Şimdi Netanyahu'nun aşırı sağla kurduğu pervasız ittifak, İsrail'in Batı'daki desteğinin daha önce görülmemiş bir şekilde erozyona uğramasına katkıda bulunuyor. ABD'de Gallup'un son yıllık Dünya İşleri anketi, Demokratların sadece yüzde 33'ünün İsrail'e olumlu baktığını ortaya koydu - 2020'de kaydedilen yüzde 67'nin yarısı. İlk kez Demokratların çoğunluğu (yüzde 60) İsrail hakkında olumsuz bir görüşe sahip.

Netanyahu'nun aşırı sağı kucaklaması tarihten bir kopuş değil, onun mantıksal bir devamıdır. Ancak sonuçları şimdiden ortaya çıkmaya başladı. İsrail'in Washington'daki en sadık savunucularından biri olan Senatör Chuck Schumer geçen yıl sert bir uyarıda bulunarak Netanyahu'nun “yolunu kaybettiğini” ve İsrail'in “bir parya haline gelirse hayatta kalamayacağını” söyledi.

Ancak Netanyahu dinlemiyor. Bugün iktidarda olanlardan kısa vadeli destek alarak ustaca bir oyun oynadığına inanıyor. Ayaklarının altında açılan uçurumu görmüyor.

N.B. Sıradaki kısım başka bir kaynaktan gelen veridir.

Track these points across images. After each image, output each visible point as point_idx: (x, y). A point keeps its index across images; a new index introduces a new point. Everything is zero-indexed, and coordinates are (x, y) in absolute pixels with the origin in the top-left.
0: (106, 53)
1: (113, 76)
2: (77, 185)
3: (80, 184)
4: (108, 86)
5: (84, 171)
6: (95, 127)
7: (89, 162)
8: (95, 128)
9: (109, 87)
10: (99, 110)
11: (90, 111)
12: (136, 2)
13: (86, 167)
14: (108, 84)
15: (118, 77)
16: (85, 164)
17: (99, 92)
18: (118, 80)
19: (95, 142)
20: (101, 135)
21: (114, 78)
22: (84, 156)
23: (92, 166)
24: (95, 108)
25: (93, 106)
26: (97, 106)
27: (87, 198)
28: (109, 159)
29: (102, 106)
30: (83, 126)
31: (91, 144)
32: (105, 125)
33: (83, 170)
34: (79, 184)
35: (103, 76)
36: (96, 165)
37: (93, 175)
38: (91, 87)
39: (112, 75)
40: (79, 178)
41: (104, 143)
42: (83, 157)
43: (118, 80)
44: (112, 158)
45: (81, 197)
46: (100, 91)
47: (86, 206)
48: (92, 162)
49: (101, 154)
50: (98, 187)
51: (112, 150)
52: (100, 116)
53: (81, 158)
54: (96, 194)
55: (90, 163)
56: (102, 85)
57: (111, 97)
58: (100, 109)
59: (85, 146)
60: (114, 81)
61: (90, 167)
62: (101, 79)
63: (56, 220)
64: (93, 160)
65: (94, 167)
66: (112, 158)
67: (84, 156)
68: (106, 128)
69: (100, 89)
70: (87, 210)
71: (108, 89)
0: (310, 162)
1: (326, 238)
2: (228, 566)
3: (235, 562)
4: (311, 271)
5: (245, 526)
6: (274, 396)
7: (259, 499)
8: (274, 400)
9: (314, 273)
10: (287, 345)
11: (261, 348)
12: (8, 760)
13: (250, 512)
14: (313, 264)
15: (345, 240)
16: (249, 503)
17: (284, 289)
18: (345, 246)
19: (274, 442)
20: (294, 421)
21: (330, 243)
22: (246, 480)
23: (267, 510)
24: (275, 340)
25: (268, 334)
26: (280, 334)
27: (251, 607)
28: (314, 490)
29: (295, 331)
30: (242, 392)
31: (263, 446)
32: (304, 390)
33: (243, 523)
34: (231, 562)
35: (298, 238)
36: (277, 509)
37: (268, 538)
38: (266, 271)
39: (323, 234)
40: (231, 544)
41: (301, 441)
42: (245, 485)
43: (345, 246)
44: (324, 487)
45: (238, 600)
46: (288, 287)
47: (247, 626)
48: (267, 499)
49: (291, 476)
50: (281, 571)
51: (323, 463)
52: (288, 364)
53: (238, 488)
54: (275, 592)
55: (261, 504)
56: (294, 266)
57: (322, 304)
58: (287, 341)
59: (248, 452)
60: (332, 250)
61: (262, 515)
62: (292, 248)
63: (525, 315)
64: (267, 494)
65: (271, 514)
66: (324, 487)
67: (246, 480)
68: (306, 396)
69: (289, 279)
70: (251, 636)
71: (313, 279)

Aşırı sağ değişmiyor. Nefretleri yok olmaz, sadece geçici olarak yön değiştirir. Irkçı milliyetçi vizyonları köklerine döndüğünde, Yahudileri bir kez daha açıkça hedef aldığında ve Netanyahu'nun İsrail'i artık işe yaramaz hale geldiğinde, onları durduracak kim kalacak?

 

* Sümeyye Gannuşi, Tunus asıllı İngiliz yazar ve Orta Doğu siyaseti uzmanıdır. Gazetecilik çalışmaları The Guardian, The Independent, Corriere della Sera, aljazeera.net ve Al Quds'ta yer almıştır.